If the last year of stories here from research labs at the forefront of deep learning hasn’t made it clear, the accelerator of choice for training the models that will feed the next generation of speech and image recognition (not to mention a wealth of other application areas) is certainly GPUs.
However, if there is something else that should be clear from reading, the next best thing is always around the corner—and companies whose business it is to be the most efficient, highest performance, and cost effective with their computations are always keeping an eye open for what’s around the bend.
Erich Elsen, a research scientist at Baidu working with speech recognition systems and software, laughed lightly when asked if there were any centers doing real deep learning model training on CPUs. Anyone doing it at scale, he says, is training their models using GPU acceleration because it’s just not efficient to do so with the number of parameters, training examples, and speed necessary to power services like Baidu’s own speech recognition services. Still, he says, just because GPUs are on top now doesn’t mean that they will continue their reign. And what’s most interesting is that no major vendor topped the list for what he and his fellow researchers are watching.
While Elsen says the team at Baidu is watching a number of technologies for accelerating training, including more commercially well-known products like Intel’s Knights Landing (and looking at the generation after that, Knights Hill), what looks most attractive as another option is a custom ASIC designed specifically for deep learning—and just for the tasks at hand at Baidu, which is notorious for rolling its own up and down the stack, particularly on the software side.
Like many engineers at Baidu’s Silicon Valley AI Lab (SVAIL), Erich Elsen is harnessing a background in high performance computing to push greater depth into the outcome of Baidu’s research efforts, including speech recognition.
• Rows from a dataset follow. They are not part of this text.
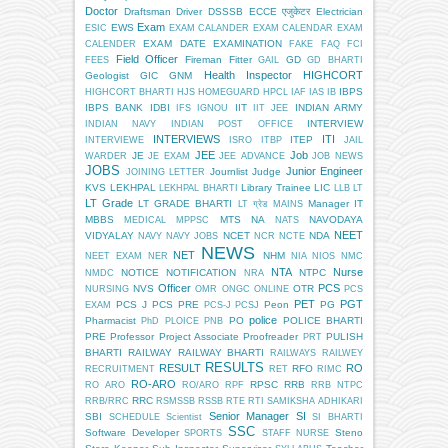
Doctor
Draftsman
Driver
DSSSB
ECCE एजुकेटर
Electrician
Exam
EWS
ESIC
EXAM CALANDER
EXAM CALENDAR
EXAM
EXAM DATE
EXAMINATION
CALENDER
FAKE
FAQ
FCI
Field Officer
Fireman
Fitter
GD
FEES
GAIL
GD BHARTI
Health Inspector
HIGHCORT
Geologist
GIC
GNM
IBPS
HIGHCORT BHARTI
HJS
HOMEGUARD
HPCL
IAF
IAS
IB
IBPS BANK
IDBI
IIT
INDIAN ARMY
IFS
IGNOU
IIT JEE
INTERVIEW
INDIAN NAVY
INDIAN POST OFFICE
INTERVIEWS
ITI
ITEP
INTERVIEWE
ISRO
ITBP
JAIL
JEE
Job
JE
WARDER
JE EXAM
JEE ADVANCE
JOB NEWS
JOBS
Junior Engineer
Journlist
Judge
JOINING LETTER
KVS
LEKHPAL
Library Trainee
LIC
LEKHPAL BHARTI
LLB
LT
LT Grade
LT GRADE BHARTI
Manager IT
LT ग्रेड
MAINS
MBBS
MTS
NA
NAVODAYA
MEDICAL
MPPSC
NATS
NEET
VIDYALAY
NCET
NDA
NAVY
NAVY JOBS
NCR
NCTE
NEWS
NET
NHM
NEET EXAM
NER
NIA
NIOS
NMC
NTA
Nurse
NOTICE
NOTIFICATION
NTPC
NMDC
NRA
Officer
PCS
NVS
OTR
NURSING
OMR
ONGC
ONLINE
PCS
PET
PGT
PCS J
PCS PRE
Peon
PG
EXAM
PCS-J
PCSJ
police
Pharmacist
PO
POLICE BHARTI
PhD
PLOICE
PNB
PRE
Professor
Project Associate
Proofreader
PULISH
PRT
BHARTI
RAILWAY
RAILWAY BHARTI
RAILWAYS
RAILWEY
RESULTS
RESULT
RO
RFO
RECRUITMENT
RET
RIMC
RO-ARO
RPSC
RRB
RO ARO
RO/ARO
RPF
RRB NTPC
RRC
RRB/RRC
RSMSSB
RSSB
RTE
RTI
SAMIKSHA ADHIKARI
Senior Manager
SI
SBI
SCHEDULE
Scientist
SI BHARTI
SSC
Software Developer
Steno
SPORTS
STAFF NURSE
His comrades, including Bryan Catanzaro, whom we spoke with recently about recent GPU system design choices for deep learning workloads, are concerned with performance on the system, but also overall efficiency as they seek to scale their training sets on increasingly more capable machines.
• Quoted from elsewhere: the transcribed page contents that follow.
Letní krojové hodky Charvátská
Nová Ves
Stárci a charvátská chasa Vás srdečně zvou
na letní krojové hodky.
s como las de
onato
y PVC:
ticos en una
“For what we’re doing, we’re excited about lower precision hardware in general—hardware that can do the calculations at less than 32-bit floating point precision. There are multiple options and all of those should be toward fairly significant speed increases. Nvidia’s next generation [Pascal, due out sometime later this year] is expected to have support for lower precision arithmetic, but there are some startups too that are dedicated to these types of operations.”
As for those startups, there was really only one that Elsen mentioned—but in a follow-up call with one of the co-founders at that company, Nervana Systems, it is clear this work between Baidu’s requirements and what they’re designing have been progressing for some time. We’ll have a much deeper piece with Nervana coming tomorrow, where we explore what such a custom ASIC might look like and how the ROI can be considered, but needless to say, a small company might be among the first to give Nvidia a real run for its machine learning money—a run that has been successful, leading up to their announcement of the deep learning-tuned M40 and M4 accelerators late in 2015.
Baidu has little interest in developing its own custom ASIC internally, but as companies like Nervana Systems create custom hardware to accelerate a lot of calculations for neural networks, it stands to reason other vendors will crop up with similar services. The interesting part for Baidu is quite simple; such a custom ASIC uses less bits to represent a number, which means less hardware is required, which means less data is moved around, and that creates very swift calculations.
To think about their choices of hardware, one has to consider the bottlenecks for deep learning workloads at the training side in particular. In addition to all of the expected requirements to operate at scale efficiently and with good performance, there are algorithmic limitations on how large of a “mini-batch” can be used at one time—or, how many examples can be processed at once in an optimization algorithm. When that grows too large, the optimization doesn’t work as well. “At the same time, if we want to use more machines, or if we don’t make the number of examples get bigger, the efficiency of the work that gets done as we use more machines begins to drop,” Elsen explains.
Algorithmically, they’re trying to see how to use larger sets of examples at once, and from a computational perspective, they’re trying to make that as efficient as possible so that in the end, the amount of work gets smaller (per machine) and the number of machines grows. As we know from our chat with Catanzaro, getting the systems they have now to scale with a multi-GPU configuration presented an initial challenge—although it’s one that Baidu has grown past already.
Ultimately, GPUs rule the roost for now, but as Elsen tells The Next Platform, “we are always trying to find the fastest way to do what we do. There’s no guaranteed monopoly for GPUs and so if Intel comes out with better hardware, or Nervana, or any other company, and it’s well-suited, we are going to try it.”